Blasting off to Huntsville

I piled the wife, kid, and luggage in the car for a four-day weekend to the unexplored lands of…Huntsville, Alabama?

I get interviewed a lot in the media about how families can take a vacation without spending a fortune. It doesn’t matter for them how dirt cheap Guatemala or Thailand is right now because they don’t have the money to buy airplane tickets for the whole crew. So my main advice is to go some lesser-known location nearby that is a bargain. Almost everyone has a conscious or subconscious list of nearby places they would like to visit for a long weekend, but they just haven’t gotten around to it. Turn this budget crunch into an opportunity and go on a good old-fashioned road trip.

I follow this angle quite a bit when my daughter is on school breaks and time is tight. I’ve taken family road trips north (Lexington, KY) west (a cabin in Natchez Trace State Park), and East (Chattanooga, TN and Asheville, NC). So this time we went south a shade less than two hours to Huntsville, Alabama.

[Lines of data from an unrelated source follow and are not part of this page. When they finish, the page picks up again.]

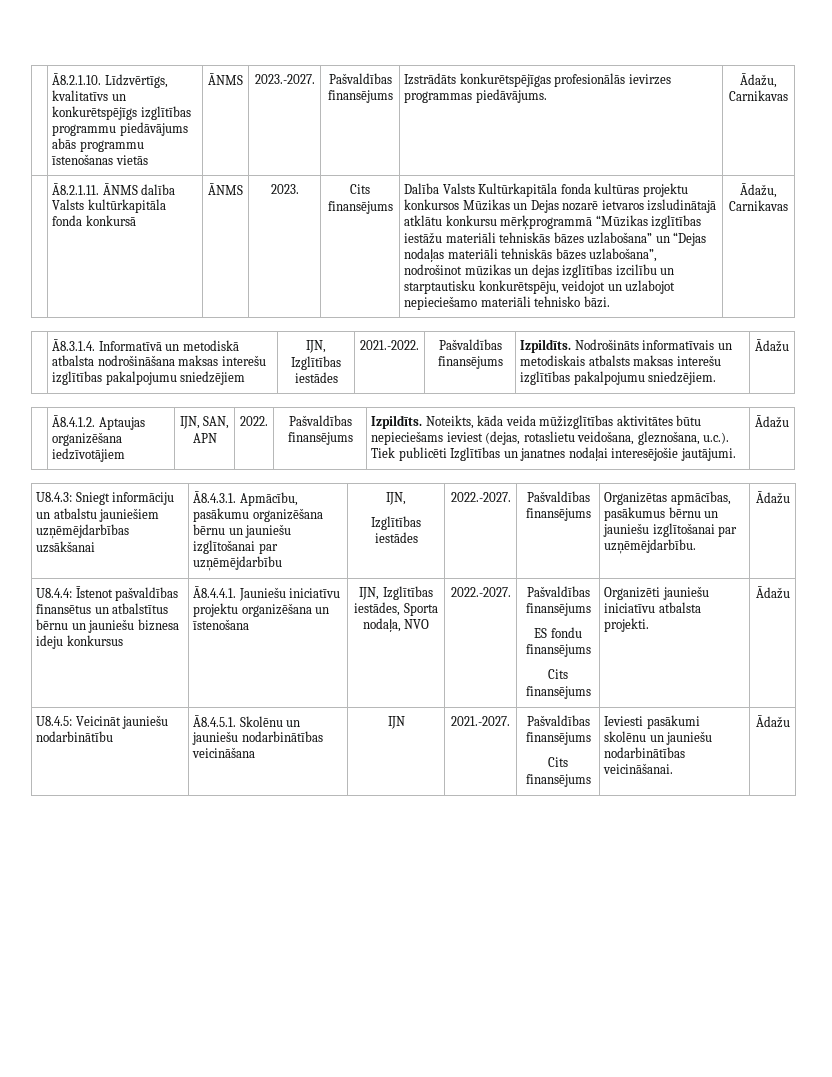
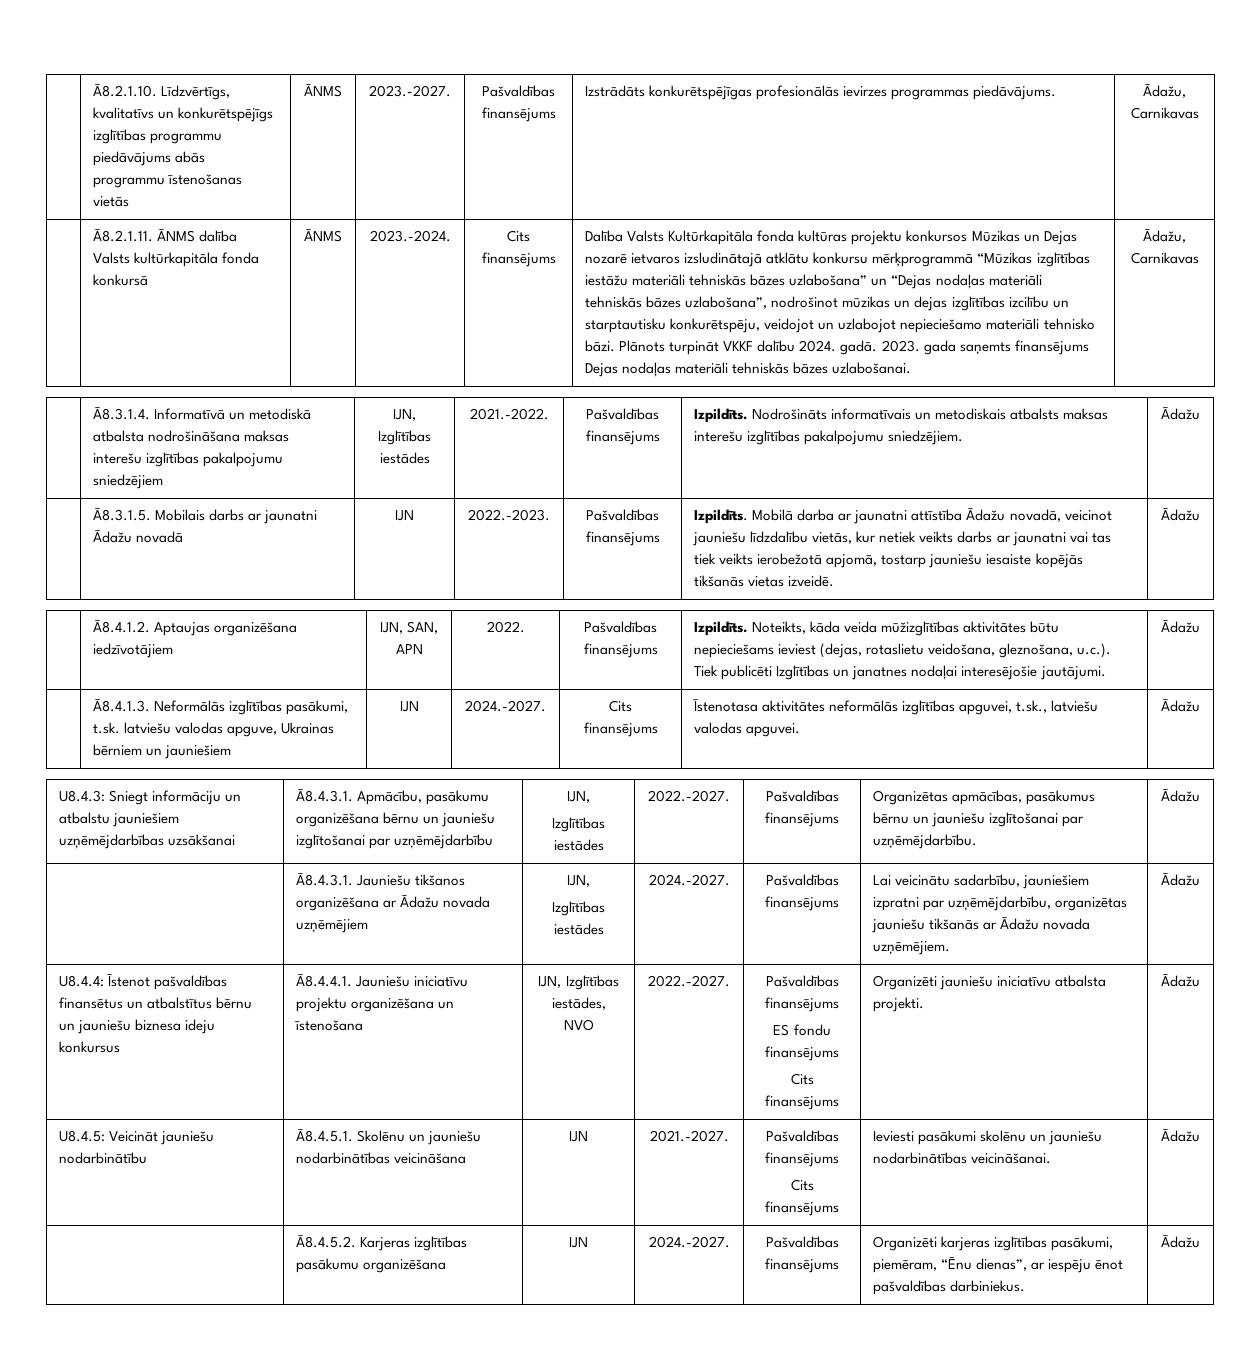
[270,184,299,194] 2023. -> [369,230,451,242] 2023.-2024.
(610, 302) none -> [619,340,1089,355] [585,362,912,377] Plānots turpināt VKKF dalību 2024. gadā. 2023. gada saņemts finansējums Dejas nodaļas materiāli tehniskās bāzes uzlabošanai.
(789, 345) none -> [93,508,318,524] [93,530,184,543] [395,510,414,521] [468,509,550,521] [586,509,659,521] [585,531,660,546] [694,508,1112,524] [693,531,1111,546] [694,553,1083,568] [694,575,835,587] [1161,508,1200,521] // | Ā8.3.1.5. Mobilais darbs ar jaunatni Ādažu novadā | IJN | 2022.-2023. | Pašvaldības finansējums | Izpildīts. Mobilā darba ar jaunatni attīstība Ādažu novadā, veicinot jauniešu līdzdalību vietās, kur netiek veikts darbs ar jaunatni vai tas tiek veikts ierobežotā apjomā, tostarp jauniešu iesaiste kopējās tikšanās vietas izveidē. | Ādažu
(789, 421) none -> [93,699,349,715] [93,722,335,737] [93,744,232,759] [399,701,419,712] [465,700,546,712] [609,700,632,712] [583,722,658,737] [693,699,1099,715] [694,722,801,737] [1161,699,1200,712] // | Ā8.4.1.3. Neformālās izglītības pasākumi, t.sk. latviešu valodas apguve, Ukrainas bērniem un jauniešiem | IJN | 2024.-2027. | Cits finansējums | Īstenotasa aktivitātes neformālās izglītības apguvei, t.sk., latviešu valodas apguvei. | Ādažu
(790, 497) none -> [296,873,466,886] [296,895,491,911] [296,919,369,933] [567,875,590,887] [552,901,605,916] [553,923,604,935] [648,874,730,886] [765,874,839,886] [765,896,839,911] [873,874,1090,889] [873,896,1128,911] [872,917,1091,933] [873,941,951,955] [1161,873,1200,886] // | Ā8.4.3.1. Jauniešu tikšanos organizēšana ar Ādažu novada uzņēmējiem | IJN, // Izglītības iestādes | 2024.-2027. | Pašvaldības finansējums | Lai veicinātu sadarbību, jauniešiem izpratni par uzņēmējdarbību, organizētas jauniešu tikšanās ar Ādažu novada uzņēmējiem. | Ādažu
[403,603,438,616] [362,618,401,632] Sporta nodaļa, -> (606, 1003) none
(790, 721) none -> [296,1235,468,1251] [296,1258,447,1273] [569,1237,588,1248] [648,1236,730,1248] [765,1236,839,1248] [765,1258,839,1273] [873,1236,1114,1251] [873,1257,1124,1273] [873,1280,1026,1295] [1161,1235,1200,1248] // | Ā8.4.5.2. Karjeras izglītības pasākumu organizēšana | IJN | 2024.-2027. | Pašvaldības finansējums | Organizēti karjeras izglītības pasākumi, piemēram, “Ēnu dienas”, ar iespēju ēnot pašvaldības darbiniekus. | Ādažu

Yes, I can get there in about two CDs time on the car stereo, but I’ve never been there. So I finally took it off the to-do list. We spent four nights there through yesterday and my wife—always skeptical of any southern town outside New Orleans and Florida—said, “That was a lot more fun than I expected.”

That’s the thing about these close by vacations. Not exotic, not shockingly different maybe, but you’re almost always surprised at how much there is to do and see in these smaller cities. First of all, Huntsville has one of the south’s best genuine places to spend a day: the U.S. Space and Rocket Center. Even my girly-girl daughter really enjoyed it. While NASA’s other locations are better known, Huntsville was where all the rocket and propulsion technology was developed that has taken man (and monkey) into space, from the Apollo missions to the Space Shuttle. It’s a museum, a rocket display, and an activity center rolled into one. Even a few amusement park type rides with a G-force angle. If your little one wants to be an astronaut when she/he grows up, there’s a space camp you can put them into for a day or a week.

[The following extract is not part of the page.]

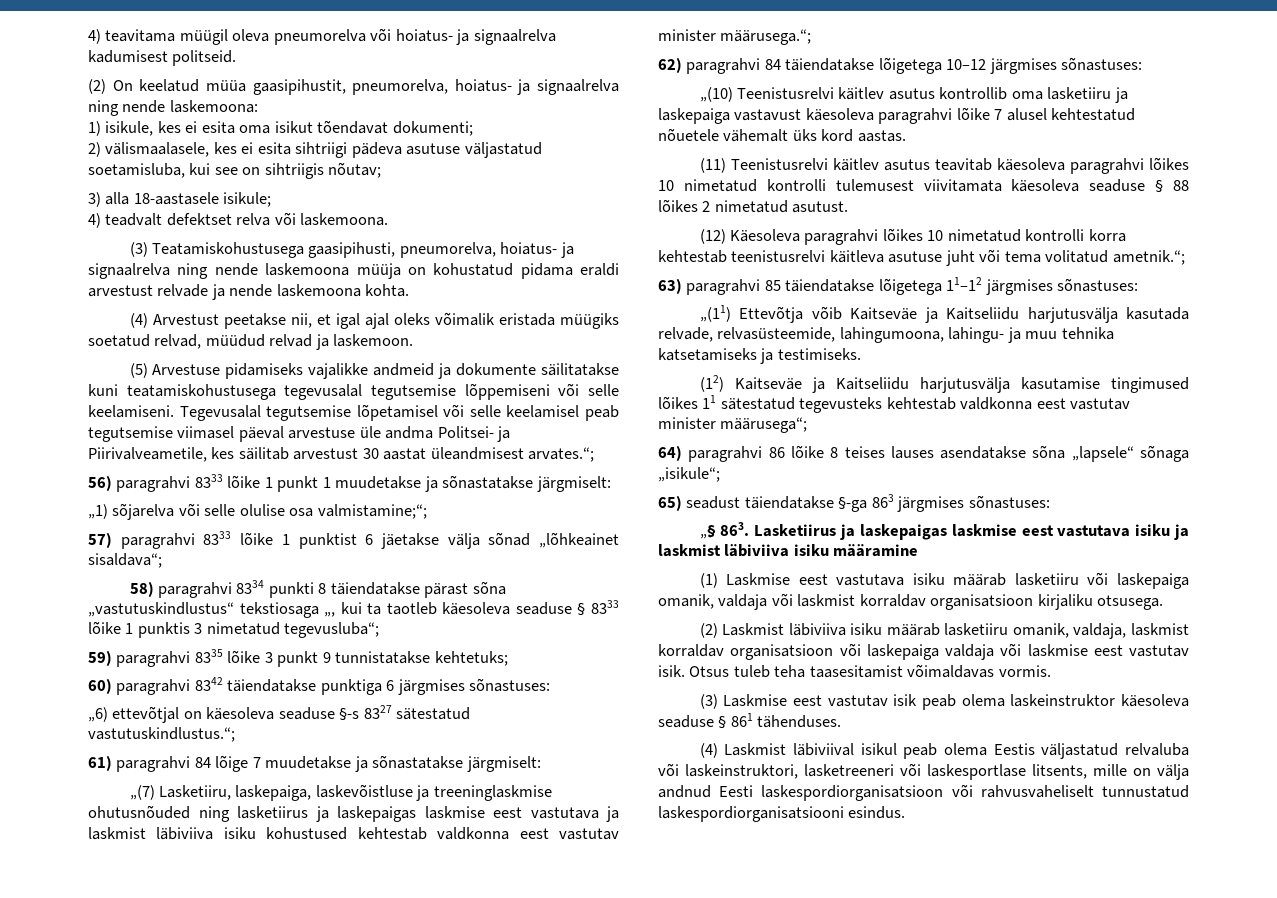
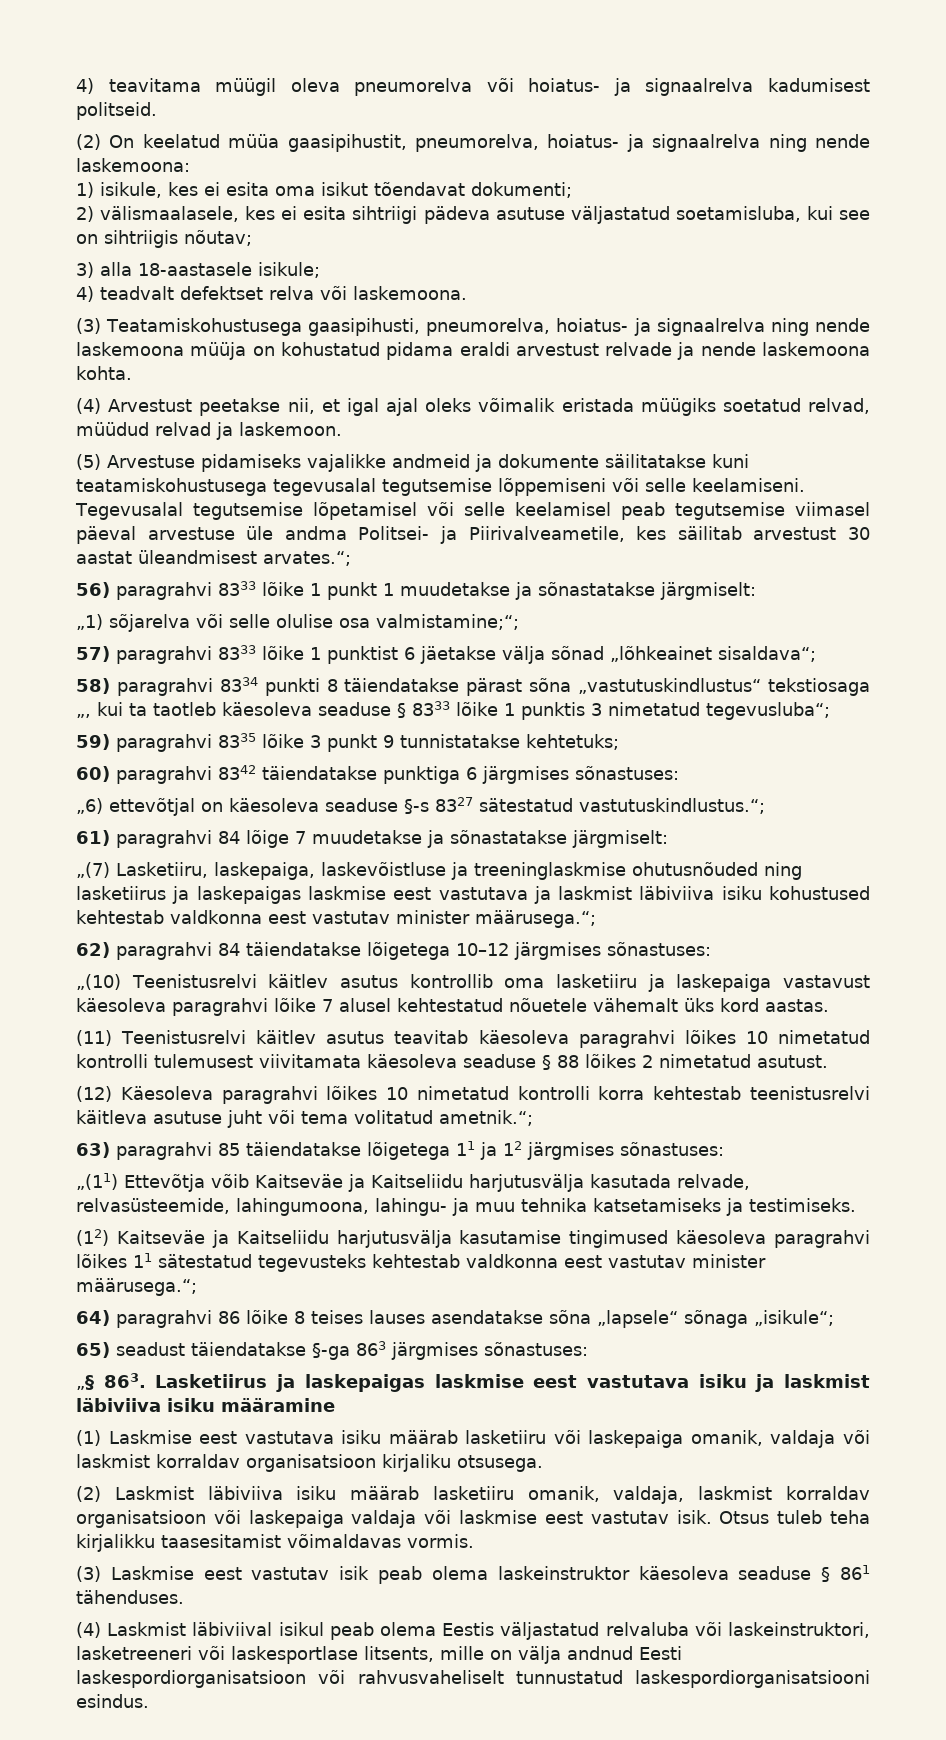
[946,277,983,291] 11–12 -> [456,1141,522,1160] 11 ja 12
(1189, 385) none -> [676,1230,870,1248] käesoleva paragrahvi
[720,417,808,433] määrusega“; -> [76,1278,197,1296] määrusega.“;
(806, 671) none -> [76,1534,155,1552] kirjalikku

Huntsville has an impressive historic downtown area full of restored houses from the 1800s and early 1900s that are truly grand. If you want to get an idea of what life was like around the time Alabama became a state—in 1819—you can visit Constitution Village, where everything looks pretty much as it did back then. An interesting tour explains it all, including the origins of “dead as a doornail,” “a dead ringer,” and why we call capital letters “upper case.” All things I didn’t know and more proof that travel is a great educator.

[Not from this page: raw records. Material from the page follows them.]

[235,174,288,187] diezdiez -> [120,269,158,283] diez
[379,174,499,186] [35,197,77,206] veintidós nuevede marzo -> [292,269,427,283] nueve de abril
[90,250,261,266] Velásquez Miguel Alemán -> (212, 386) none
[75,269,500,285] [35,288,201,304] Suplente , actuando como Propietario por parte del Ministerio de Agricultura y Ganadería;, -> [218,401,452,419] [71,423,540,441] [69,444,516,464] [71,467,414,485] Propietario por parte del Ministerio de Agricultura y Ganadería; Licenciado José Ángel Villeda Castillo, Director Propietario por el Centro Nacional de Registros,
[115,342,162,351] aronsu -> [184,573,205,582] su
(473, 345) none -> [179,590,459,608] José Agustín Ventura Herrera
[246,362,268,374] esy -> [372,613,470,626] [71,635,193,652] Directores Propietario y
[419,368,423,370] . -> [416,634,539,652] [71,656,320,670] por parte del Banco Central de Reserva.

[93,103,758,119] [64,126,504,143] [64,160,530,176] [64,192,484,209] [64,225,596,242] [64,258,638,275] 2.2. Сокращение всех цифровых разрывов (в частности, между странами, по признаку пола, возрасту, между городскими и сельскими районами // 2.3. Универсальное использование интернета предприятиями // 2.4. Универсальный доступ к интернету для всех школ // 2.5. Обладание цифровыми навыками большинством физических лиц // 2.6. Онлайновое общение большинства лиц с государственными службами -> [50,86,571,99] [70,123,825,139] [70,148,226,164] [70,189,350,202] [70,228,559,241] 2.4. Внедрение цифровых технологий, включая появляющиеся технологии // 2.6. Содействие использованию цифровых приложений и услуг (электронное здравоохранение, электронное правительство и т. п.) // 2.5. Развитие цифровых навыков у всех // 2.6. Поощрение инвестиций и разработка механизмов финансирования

We also hit the Huntsville Botanical Gardens and learned some more. The flowers were limited to the early spring varieties, but to make up for it there was a cool exhibit of giant bugs sculptured in wood scattered around the grounds. That’s up through mid-July. We also lucked out and caught a raptor demonstration, complete with a falcon, hawks, a bald eagle, a vulture, and a few owls. We got to see a few of them in flight, including the almost-silent barn owl. We also learned lots of disgusting facts about vultures that I don’t even want to repeat here because you might be about to have lunch.

Then we made a side trip to the Unclaimed Baggage Center to score some deals on your items that the airlines lost. More on that later in another post.

As I mentioned in the last one though, none of this is going to sock your wallet too hard, especially when hotels are reasonable and you’d be hard-pressed to spend big bucks on dinner. I spent a total of 50 cents on parking while I was there…

More stuff for people who think I need to act my age:

Family travel in Guatemala

Western Canada Through the Eyes of a Child

Reservations About Making Reservations

Bourbon, Betting, and Breeding in Kentucky (a family travel piece—really!)

  1. Samantha

    I just came across your blog and am pleasantly surprised to see that you visited Huntsville. I lived there for about 7 years and worked at Marshall Space Flight Center as a tech writer.

    The city is a great place to live and raise a family. Many people are surprised at how high-tech and interesting it is. The cost of living is not bad and there are very good paying jobs as well.

    It’s one of the south’s best kept secrets. I appreciate your enthusiastic review!